**Soal Tertulis 1**
Menurut teks tentang Perda bernuansa keagamaan, kapan penelitian PPIM dilakukan?
**Soal Tertulis 2**
Salin bagian teks tentang Perda bernuansa keagamaan dari "Ada sejumlah masalah" sampai "menguatnya politik identitas." tanpa mengubah satu kata pun.

**Kutipan Teks**
#####

Setelah diberlakukannya otonomi daerah di sejumlah daerah muncul beragam Peraturan Daerah (Perda) yang bernuansa keagamaan. Dari hanya sebatas mengatur ketentuan tentang santunan kematian sampai peraturan yang terkait dengan pelarangan aliran keagamaan tertentu.
Ada sejumlah masalah dalam Perda-perda tersebut, seperti yang ditemukan oleh Pusat Pengkajian Islam dan Masyarakat (PPIM) setelah melakukan penelitian kualitatif di 8 kabupaten dalam 3 provinsi. Penelitian ini dilakukan pada November 2014 sampai April 2015.
Masalah pertama, pembuatannya seringkali terkait dengan kepentingan kepala daerah untuk mencari simpati masyarakatnya. Karena pemimpin daerah itu akan mencalonkan kembali pada periode berikutnya.
Kedua, Perda yang dibuat bertentangan dengan undang-undang atau peraturan yang lebih tinggi. Ketiga, pemerintah daerah melampaui kewenangannya atau mengatur masalah yang bukan bagian dari wewenangnya. Keempat, banyak Perda itu bersifat diskriminatif. Kelima, Perda yang mereka buat itu tidak efektif. Keenam, di balik pembuatan Perda itu terdapat kecenderungan menguatnya politik identitas.

#####

**Data yang Diberikan**

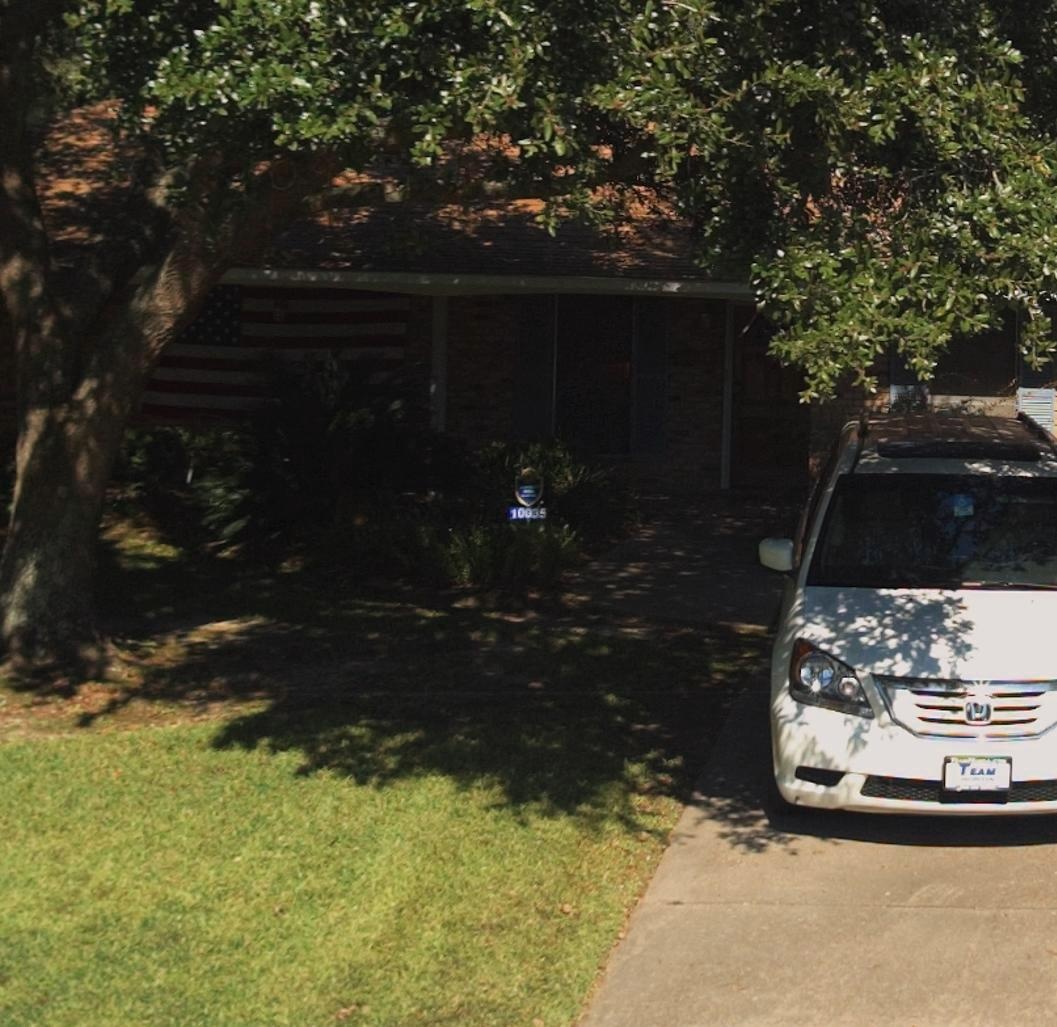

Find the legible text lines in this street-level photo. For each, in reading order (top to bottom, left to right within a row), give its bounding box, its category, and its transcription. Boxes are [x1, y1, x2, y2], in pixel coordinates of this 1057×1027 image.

#####

**Jawaban Benar 1**
Pada November 2014 sampai April 2015.

**Jawaban Benar 2**
Ada sejumlah masalah dalam Perda-perda tersebut, seperti yang ditemukan oleh Pusat Pengkajian Islam dan Masyarakat (PPIM) setelah melakukan penelitian kualitatif di 8 kabupaten dalam 3 provinsi. Penelitian ini dilakukan pada November 2014 sampai April 2015.
Masalah pertama, pembuatannya seringkali terkait dengan kepentingan kepala daerah untuk mencari simpati masyarakatnya. Karena pemimpin daerah itu akan mencalonkan kembali pada periode berikutnya.
Kedua, Perda yang dibuat bertentangan dengan undang-undang atau peraturan yang lebih tinggi. Ketiga, pemerintah daerah melampaui kewenangannya atau mengatur masalah yang bukan bagian dari wewenangnya. Keempat, banyak Perda itu bersifat diskriminatif. Kelima, Perda yang mereka buat itu tidak efektif. Keenam, di balik pembuatan Perda itu terdapat kecenderungan menguatnya politik identitas.